Das Schicksal der Berge
Heiner Bertle zeigt auf den Wald, oder das, was nach dem Felssturz noch davon übrig ist. „Vor 500 bis 1000 Jahren ereignete sich an der gleichen Stelle ebenfalls ein Felssturz. Die Berge sind dazu verurteilt, flach zu werden. Das ist die Schwerkraft. Überall und zu jeder Zeit kann etwas herunterkommen. Ich gehe davon aus, dass die Felsplatte daneben auch herunterrutschen wird.“ Er zeigt auf die Felsen neben der Abbruchkante.


Im Jänner gab es bis auf 1500 Meter Regen, was dazu führte, dass sich die Hohlräume in den Felsen mit Wasser füllten. Wenn dann nochmal ein Starkregen kommt, obwohl die Hohlräume schon voll mit Wasser sind, dann „platzen“ die Felsen förmlich. „Der Permafrost hat da keine Rolle gespielt“, betont Heiner Bertle. Anders als bei einer Mure, die durch starken Niederschlag ausgelöst wird, könne man einen Felssturz kaum vorhersagen. Jetzt wurde bei der Abbruchkante eine Messstation, ein Fissurometer, angebracht, das Bewegungen des Felsens aufzeichnet.



Zu spekulativ
Nachdem das Material unterhalb des Dammes am Hang abgetragen, der Damm selbst errichtet und die Straße verlegt und neu asphaltiert wurde, könnte man rein theoretisch die Silvretta Hochalpenstraße wieder öffnen. Doch es sind noch zu viele Unsicherheitsfaktoren offen, allen voran das Wetter. Während Heiner Bertle keine Einwände gegen eine Öffnung Ende dieser Woche hätte, Andreas Batlogg stattdessen Anfang bis Mitte September anpeilt, der Polier Markus Metzler aber sicher nicht mit einer Öffnung vor Ende September rechnet, will Andreas Neuhauser, Pressesprecher der illwerke vkw, gar keine Prognose darüber abgeben, ob die Silvretta Hochalpenstraße überhaupt noch dieses Jahr wieder für den Verkehr freigegeben werden kann.
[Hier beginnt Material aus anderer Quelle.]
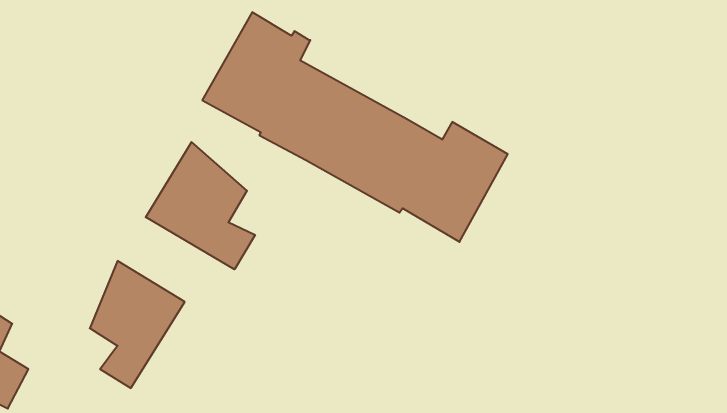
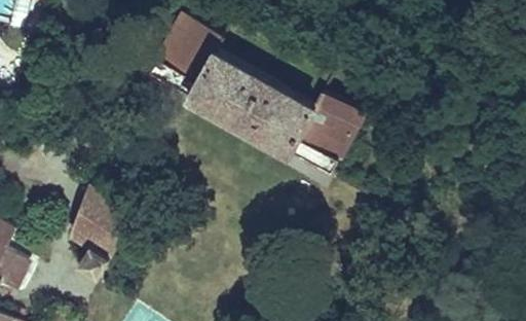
building: [146,142,255,269] -> none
Worin sich aber alle einig sind: Das Wetter hat die Zügel in der Hand. Die Arbeiten können nur bei trockenem Wetter fortgesetzt werden. Die Silvretta Hochalpenstraße wird nur dann geöffnet, wenn es bis Ende September keine signifikanten Niederschläge mehr in diesem Gebiet gibt. Aber selbst wenn die Arbeiten abgeschlossen werden können, ist es wahrscheinlich, dass die Silvretta Hochalpenstraße – genau wie jetzt – nur an Schönwettertagen offen haben wird. Wie genau das schöne Wetter definiert wird, wie hoch die Regen- und Gewitterwahrscheinlichkeit für den Tag liegen darf, ist noch völlig ungeklärt.